## [TASKS TO PERFORM]
A – In the agreement excerpt, within how many days after the end of each fiscal year must the Company deliver its annual audited financial statements to INDI?
B – Please copy the passage of the agreement excerpt that starts with "reasonably request in" and goes on through "director of the Company.".
:: TEXT EXCERPT ::
Commencing on the date hereof, the Company shall deliver to INDI (i) quarterly
unaudited financial statements of the Company for each of the first three fiscal
quarters of each fiscal year within 50 days after the end of each such quarter,
(ii) annual audited financial statements of the Company within 105 days after
the end of each fiscal year, and (iii) any other information relating to the
Company, the Business or the Site as INDI may


                                       17

<PAGE>



reasonably request in writing. The obligations of the Company under this Section
7.1 shall immediately terminate upon consummation of an initial public offering
of the Common Stock and the obligations of clause (iii) of the preceding
sentence shall terminate at such time as INDI no longer has the right pursuant
to the Stockholder Agreement to designate a director of the Company.

                  Section 7.2       Registration Rights.

                           (a)      Demand Registration.

                                    (i)     Grant of Right.  INDI and Kirlin
(together, the "Investors") shall each have the right, on one occasion, upon
written demand to the Company ("Initial Demand Notice") to require the Company
to register all or any portion of the Common Stock owned by the Investor or
Investors making such demand as requested by such investor in the Initial Demand
Notice (the "Registrable Securities"); provided, however, that, the Company
shall not be obligated to register any Registrable Securities if the Company
shall promptly deliver to such Investor an opinion of counsel, reasonably
satisfactory to such Investor, stating that such securities are saleable without
restriction under an exemption from the registration requirements of the Act or
shall become so saleable within 90 days of the Initial Demand Notice. On such
occasion, the Company shall file a registration statement covering the
Registrable Securities within 60 days after Investor gave the Initial Demand
Notice; provided, however, the Company may delay such filing of a registration
statement for one period of up to ninety consecutive days after receipt of the
Initial Demand Notice if the Company believes, in good faith, that filing the
registration statement would materially adversely impact the Company's then
ongoing discussions or negotiations regarding a merger, acquisition, financing
transaction or other similar transaction or any other event that the Company
reasonably believes disclosure of would have a material adverse effect on the
Company. The demand for registration may be made at any time commencing 270 days
after the date ("Effective Date") on which the Common Stock of the Company
becomes publicly traded. The rights afforded to each Investor under this Section
7.2(a) shall terminate with respect to such Investor at such time as such
Investor owns less than 5% of the outstanding Common Stock.

                                    (ii) Terms. The Company shall bear all fees
and expenses attendant to registering the Registrable Securities, but each
Investor shall pay any and all commissions in connection with the sale of the
Registrable Securities. The Company agrees to use its best efforts to cause the
filing required herein to become effective promptly and to qualify or register
the Registrable Securities in such States as are reasonably requested by an
Investor; provided, however, that in no event shall the Company


                                       18

<PAGE>



be required to register the Registrable Securities in a State in which such
registration would cause (a) the Company to be obligated to register or license
to do business in such State or consent to general service of process in such
jurisdiction, or (b) the principal stockholders of the Company to be obligated
to escrow their shares of capital stock of the Company. The Company shall cause
any registration statement filed pursuant to the demand rights granted under
Section 8.2(a) to remain effective for a period of at least 90 days from the
date the Registrable Securities may be first sold thereunder.
:::
:: PROVIDED RECORDS ::
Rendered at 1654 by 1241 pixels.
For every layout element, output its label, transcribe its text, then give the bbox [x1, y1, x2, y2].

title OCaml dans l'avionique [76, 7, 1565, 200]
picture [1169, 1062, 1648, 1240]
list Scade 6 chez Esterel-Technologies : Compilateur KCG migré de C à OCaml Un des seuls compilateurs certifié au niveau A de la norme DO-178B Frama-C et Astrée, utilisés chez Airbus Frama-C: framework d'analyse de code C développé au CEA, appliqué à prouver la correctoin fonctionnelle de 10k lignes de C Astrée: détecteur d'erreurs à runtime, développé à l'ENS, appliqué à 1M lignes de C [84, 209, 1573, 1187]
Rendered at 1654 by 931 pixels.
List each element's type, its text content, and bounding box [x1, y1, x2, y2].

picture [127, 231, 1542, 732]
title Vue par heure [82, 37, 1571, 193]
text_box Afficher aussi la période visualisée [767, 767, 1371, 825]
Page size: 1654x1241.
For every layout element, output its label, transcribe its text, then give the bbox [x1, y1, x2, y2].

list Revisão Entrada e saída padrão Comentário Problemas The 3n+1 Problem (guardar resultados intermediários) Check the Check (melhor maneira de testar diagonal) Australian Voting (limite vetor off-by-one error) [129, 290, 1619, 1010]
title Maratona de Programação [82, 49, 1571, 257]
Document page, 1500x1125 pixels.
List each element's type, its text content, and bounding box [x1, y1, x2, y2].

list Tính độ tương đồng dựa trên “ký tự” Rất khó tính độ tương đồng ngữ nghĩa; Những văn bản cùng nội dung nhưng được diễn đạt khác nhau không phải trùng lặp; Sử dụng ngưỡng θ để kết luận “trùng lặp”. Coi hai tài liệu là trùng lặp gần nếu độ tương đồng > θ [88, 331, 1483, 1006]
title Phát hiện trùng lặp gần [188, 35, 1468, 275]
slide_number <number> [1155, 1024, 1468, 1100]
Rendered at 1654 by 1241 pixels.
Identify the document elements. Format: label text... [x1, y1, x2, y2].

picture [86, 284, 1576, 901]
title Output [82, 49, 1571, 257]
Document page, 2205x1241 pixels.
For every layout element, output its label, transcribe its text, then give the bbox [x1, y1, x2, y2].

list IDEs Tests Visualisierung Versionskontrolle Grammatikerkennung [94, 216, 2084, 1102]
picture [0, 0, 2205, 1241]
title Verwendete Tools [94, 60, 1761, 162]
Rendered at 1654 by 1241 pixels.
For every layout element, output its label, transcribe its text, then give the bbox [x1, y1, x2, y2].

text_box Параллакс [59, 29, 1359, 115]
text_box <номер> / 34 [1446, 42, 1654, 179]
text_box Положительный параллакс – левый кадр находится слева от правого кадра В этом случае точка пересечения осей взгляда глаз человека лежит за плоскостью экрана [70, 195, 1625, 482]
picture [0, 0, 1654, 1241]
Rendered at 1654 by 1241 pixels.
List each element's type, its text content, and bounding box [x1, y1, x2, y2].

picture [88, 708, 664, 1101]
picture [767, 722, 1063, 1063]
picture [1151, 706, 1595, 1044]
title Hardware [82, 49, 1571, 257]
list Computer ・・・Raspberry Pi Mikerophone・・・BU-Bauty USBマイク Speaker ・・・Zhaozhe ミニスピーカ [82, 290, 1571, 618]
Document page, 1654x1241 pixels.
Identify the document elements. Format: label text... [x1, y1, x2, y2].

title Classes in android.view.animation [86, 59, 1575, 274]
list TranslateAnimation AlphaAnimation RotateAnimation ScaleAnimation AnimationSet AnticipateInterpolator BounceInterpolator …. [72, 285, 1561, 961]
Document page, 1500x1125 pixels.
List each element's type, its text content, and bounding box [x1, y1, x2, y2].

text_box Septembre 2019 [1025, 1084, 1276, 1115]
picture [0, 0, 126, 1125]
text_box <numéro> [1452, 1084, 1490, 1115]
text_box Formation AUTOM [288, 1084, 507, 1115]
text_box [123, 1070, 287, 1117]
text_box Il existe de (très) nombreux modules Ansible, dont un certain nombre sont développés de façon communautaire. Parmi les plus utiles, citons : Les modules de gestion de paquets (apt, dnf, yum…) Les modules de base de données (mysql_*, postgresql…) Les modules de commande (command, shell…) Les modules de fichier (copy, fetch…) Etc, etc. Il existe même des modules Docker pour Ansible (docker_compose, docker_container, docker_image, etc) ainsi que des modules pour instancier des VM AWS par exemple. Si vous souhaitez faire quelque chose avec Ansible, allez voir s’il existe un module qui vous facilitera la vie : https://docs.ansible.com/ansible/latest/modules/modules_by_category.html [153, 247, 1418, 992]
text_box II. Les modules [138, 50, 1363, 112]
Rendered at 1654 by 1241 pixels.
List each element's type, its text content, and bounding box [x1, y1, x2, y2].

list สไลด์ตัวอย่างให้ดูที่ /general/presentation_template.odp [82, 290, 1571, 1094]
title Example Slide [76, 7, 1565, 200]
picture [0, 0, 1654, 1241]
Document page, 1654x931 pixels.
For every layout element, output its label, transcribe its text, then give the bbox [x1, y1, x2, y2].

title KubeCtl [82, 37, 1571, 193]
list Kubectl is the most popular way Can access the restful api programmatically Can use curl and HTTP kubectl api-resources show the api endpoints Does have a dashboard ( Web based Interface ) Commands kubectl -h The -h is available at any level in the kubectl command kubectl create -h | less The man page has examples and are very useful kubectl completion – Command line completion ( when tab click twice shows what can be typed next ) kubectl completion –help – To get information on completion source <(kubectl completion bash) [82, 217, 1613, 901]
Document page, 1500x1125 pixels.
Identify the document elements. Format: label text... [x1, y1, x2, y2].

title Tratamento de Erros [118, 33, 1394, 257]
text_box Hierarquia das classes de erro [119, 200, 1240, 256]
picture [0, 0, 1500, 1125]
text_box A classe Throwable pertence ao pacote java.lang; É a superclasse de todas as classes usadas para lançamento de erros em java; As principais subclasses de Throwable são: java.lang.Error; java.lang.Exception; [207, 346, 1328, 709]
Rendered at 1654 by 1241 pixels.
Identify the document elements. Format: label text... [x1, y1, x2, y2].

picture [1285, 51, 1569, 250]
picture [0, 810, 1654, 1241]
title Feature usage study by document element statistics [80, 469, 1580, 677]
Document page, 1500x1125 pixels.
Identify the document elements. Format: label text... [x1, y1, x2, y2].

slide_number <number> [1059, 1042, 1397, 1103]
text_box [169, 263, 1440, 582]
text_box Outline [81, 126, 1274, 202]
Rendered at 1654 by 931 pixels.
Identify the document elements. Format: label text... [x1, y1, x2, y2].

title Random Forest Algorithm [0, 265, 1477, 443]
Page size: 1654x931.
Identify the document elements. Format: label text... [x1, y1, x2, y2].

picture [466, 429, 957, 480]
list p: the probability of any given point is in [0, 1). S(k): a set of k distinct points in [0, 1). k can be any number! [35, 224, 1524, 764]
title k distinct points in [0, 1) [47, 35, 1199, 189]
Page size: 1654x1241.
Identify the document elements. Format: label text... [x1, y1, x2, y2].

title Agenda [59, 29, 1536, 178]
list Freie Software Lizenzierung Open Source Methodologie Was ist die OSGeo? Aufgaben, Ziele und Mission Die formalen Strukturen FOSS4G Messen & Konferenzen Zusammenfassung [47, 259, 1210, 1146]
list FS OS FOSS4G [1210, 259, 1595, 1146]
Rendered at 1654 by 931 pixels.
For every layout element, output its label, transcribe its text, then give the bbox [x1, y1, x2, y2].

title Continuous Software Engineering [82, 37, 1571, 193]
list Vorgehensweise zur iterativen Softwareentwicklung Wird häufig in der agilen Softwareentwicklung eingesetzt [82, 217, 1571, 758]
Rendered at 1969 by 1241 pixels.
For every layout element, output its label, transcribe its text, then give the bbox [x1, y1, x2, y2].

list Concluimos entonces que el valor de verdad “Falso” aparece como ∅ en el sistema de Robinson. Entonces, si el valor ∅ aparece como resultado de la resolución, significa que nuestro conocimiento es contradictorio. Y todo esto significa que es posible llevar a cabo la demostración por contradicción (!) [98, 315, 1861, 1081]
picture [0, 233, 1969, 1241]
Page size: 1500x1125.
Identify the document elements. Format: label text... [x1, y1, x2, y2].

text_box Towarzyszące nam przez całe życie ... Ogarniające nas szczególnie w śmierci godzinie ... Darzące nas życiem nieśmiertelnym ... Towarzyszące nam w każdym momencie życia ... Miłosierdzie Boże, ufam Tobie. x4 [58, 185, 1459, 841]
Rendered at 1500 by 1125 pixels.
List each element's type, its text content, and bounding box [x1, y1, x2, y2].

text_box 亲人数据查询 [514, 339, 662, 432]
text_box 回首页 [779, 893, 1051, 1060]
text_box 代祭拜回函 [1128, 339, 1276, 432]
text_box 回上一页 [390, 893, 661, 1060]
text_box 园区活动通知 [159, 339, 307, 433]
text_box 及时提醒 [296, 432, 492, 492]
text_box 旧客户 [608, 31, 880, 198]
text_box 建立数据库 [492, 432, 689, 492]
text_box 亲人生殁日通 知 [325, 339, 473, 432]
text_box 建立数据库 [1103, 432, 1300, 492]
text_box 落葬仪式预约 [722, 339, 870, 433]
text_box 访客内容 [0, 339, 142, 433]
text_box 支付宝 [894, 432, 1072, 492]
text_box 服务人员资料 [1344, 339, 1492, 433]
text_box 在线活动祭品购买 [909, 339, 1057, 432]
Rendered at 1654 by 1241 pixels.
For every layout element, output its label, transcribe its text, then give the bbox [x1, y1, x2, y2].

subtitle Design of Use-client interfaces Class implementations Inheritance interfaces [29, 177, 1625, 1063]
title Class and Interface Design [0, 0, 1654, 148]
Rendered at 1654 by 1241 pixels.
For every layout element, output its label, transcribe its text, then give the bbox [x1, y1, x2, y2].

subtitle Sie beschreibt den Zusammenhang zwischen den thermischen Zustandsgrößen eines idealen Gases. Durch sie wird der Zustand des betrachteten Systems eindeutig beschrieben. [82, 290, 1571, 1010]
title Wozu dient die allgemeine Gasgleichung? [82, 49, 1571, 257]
:::
## [WORKED SOLUTIONS]
A – Within 105 days.

B –
reasonably request in writing. The obligations of the Company under this Section
7.1 shall immediately terminate upon consummation of an initial public offering
of the Common Stock and the obligations of clause (iii) of the preceding
sentence shall terminate at such time as INDI no longer has the right pursuant
to the Stockholder Agreement to designate a director of the Company.